Der Bundesrat hat am 23. Juni 2021 neue Zulassungskriterien für Ärztinnen und Ärzte verabschiedet sowie eine Vereinheitlichung bei der Spitalplanung entschieden.
Gemäss der im Jahr 2020 vom Parlament verabschiedeten Lösung können die Kantone bestimmen, ob sie für die medizinischen Fachgebiete oder für bestimmte Regionen die Anzahl der Leistungserbringer beschränken wollen. Die am 23.06.2021 verabschiedete Regelung sieht nun vor, dass diese Höchstzahlen aufgrund des regionalen Versorgungsgrades festgelegt werden.
Die Kantone sind in Zukunft für die Zulassung sämtlicher Leistungserbringer im ambulanten Bereich zuständig. Die revidierte Verordnung über die Krankenversicherung KVV erhöht die Qualitätsanforderungen an die Ärztinnen und Ärzte, die zulasten der OKP abrechnen:
- Sie müssen mindestens drei Jahre lang an einer anerkannten schweizerischen Weiterbildungsstätte im beantragten Fachgebiet gearbeitet haben.
- Sie sind verpflichtet, sich dem elektronischen Patientendossier EPD anzuschliessen und
- sollen über die notwendigen Sprachkenntnisse ihrer Tätigkeitsregion verfügen.

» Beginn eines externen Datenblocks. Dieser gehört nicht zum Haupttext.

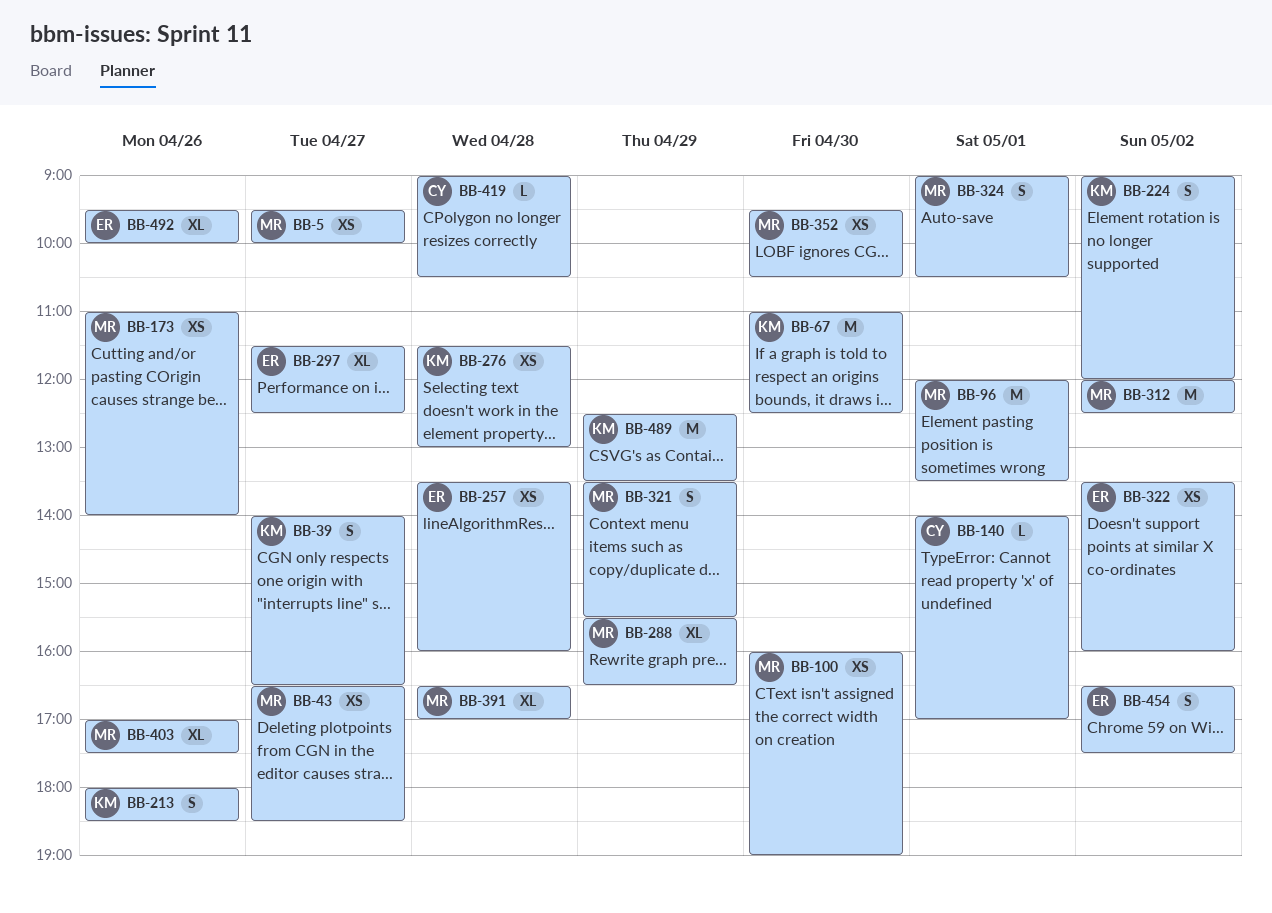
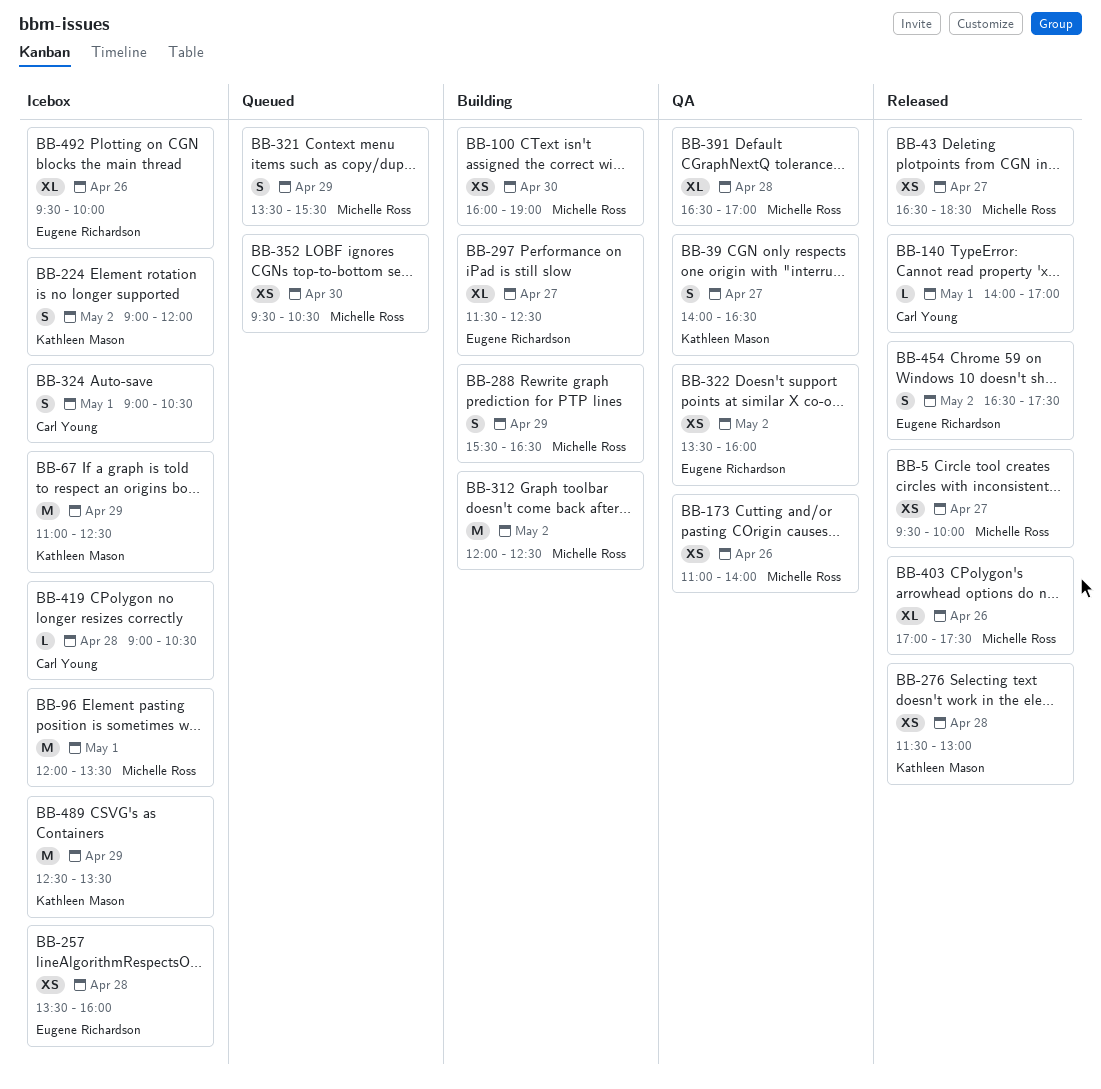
BB-67, day: Apr 30 -> Apr 29
BB-213: present -> none
BB-288, estimate: XL -> S
BB-324, owner: Michelle Ross -> Carl Young

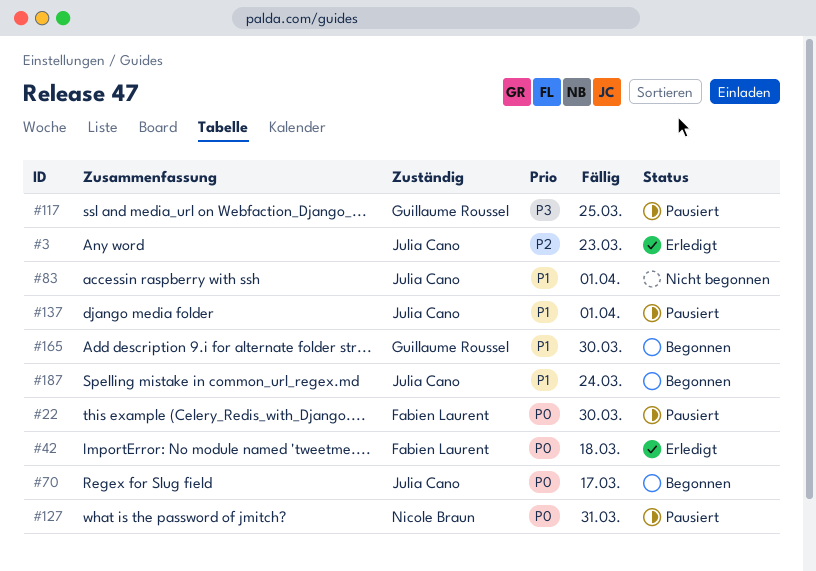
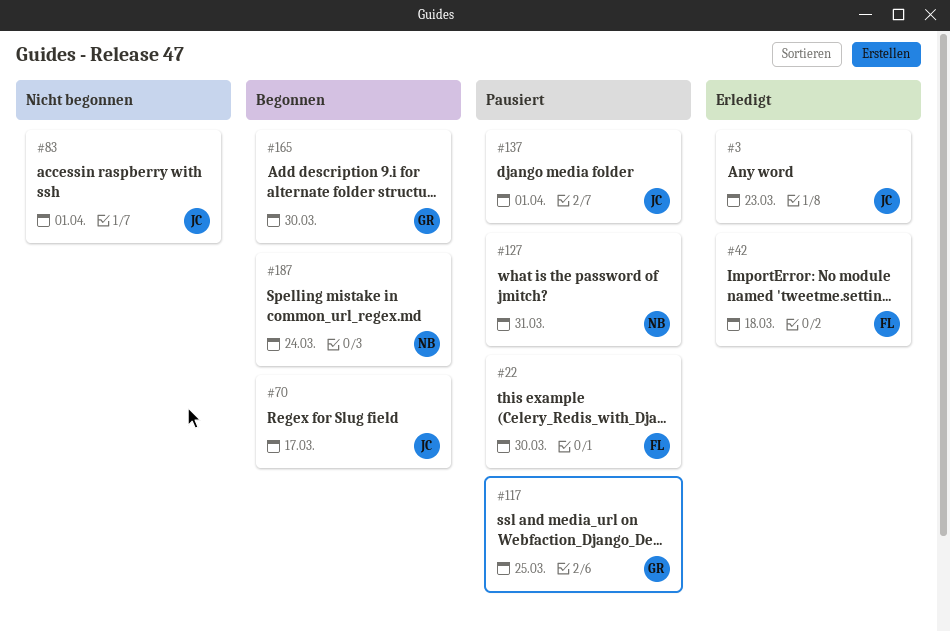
#187, owner: Julia Cano -> Nicole Braun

Die Qualität der medizinischen Behandlung sicherzustellen, ist zweifellos ein wichtiger und ständiger Bestandteil der ärztlichen Tätigkeit und sollte dies auch während der Aus-, Weiter- und Fortbildung der Ärztinnen und Ärzte sein. Aus Sicht der SBV darf sie jedoch nicht als Steuerungselement für die Zulassung missbraucht werden.
Überraschend ist die Verpflichtung zum Anschluss an das EPD: Im systemischen Sinn gut gemeint, aber offenbar in Unkenntnis darüber, dass die Probleme um das EPD noch ungelöst sind (siehe auch den SBV-Beitrag vom 06.05.2021): Neben der Inkompatibilität mit bestehenden Computersystemen von Arztpraxen, umständlichem Zugriff und weiteren technischen Unzulänglichkeiten bedeutet das EPD zur Zeit noch mehr Aufwand als Nutzen, es entspricht also nicht den WZW-Kriterien. Vor allem aber steht die Frage offen, wer die Kosten für den EPD-Aufwand tragen soll.
Aus diesen Gründen ist der EPD-Anschluss als Zulassungskriterium nicht geeignet. Hingegen wird jede Leistungserbringerin und jeder Leistungserbringer von sich aus auf das EPD setzen, sobald dessen Nutzen und Anreize stichhaltig sind.
Der Bundesrat hat in seinem Entscheid auch die Kriterien für die Planung der Spitäler, Geburtshäuser und Pflegeheime durch die Kantone vereinheitlicht, was eine bessere Koordination der Planungen unter den Kantonen bewirken soll. Das heisst konkret, dass die Wirtschaftlichkeitsprüfung der Spitäler zukünftig schweizweit erfolgt und die Qualitätskriterien genauer definiert werden. Listenspitäler dürfen keine mengenbezogenen Entschädigungen ausrichten, ein Anreiz zur Mengenausweitung soll so vermieden werden.
Dass damit die Kantonsautonomie eingeschränkt wird, hat Vor- und Nachteile: Einerseits wird das Problem der Mehrfachrolle der Kantone leicht entschärft. Andererseits werden die Kantone nun in ihrer Kompetenz, die Gesundheitsversorgung sicherzustellen, eingeschränkt, sie müssen aber für deren Umsetzung und Wirtschaftlichkeit trotzdem geradestehen. Eine solch unausgewogene Verschiebung von Kompetenz und Verantwortung ist aber heikel. Sie kann dazu führen, dass den Kantonen weniger Spielraum für Verhandlungen mit den Tarifpartnern bleibt.
Ausserdem durchbricht der Bundesrat mit dieser Verschiebung der Zuständigkeit von den Kantonen hin zum Bund seine subsidiäre Rolle in der Gesundheitspolitik.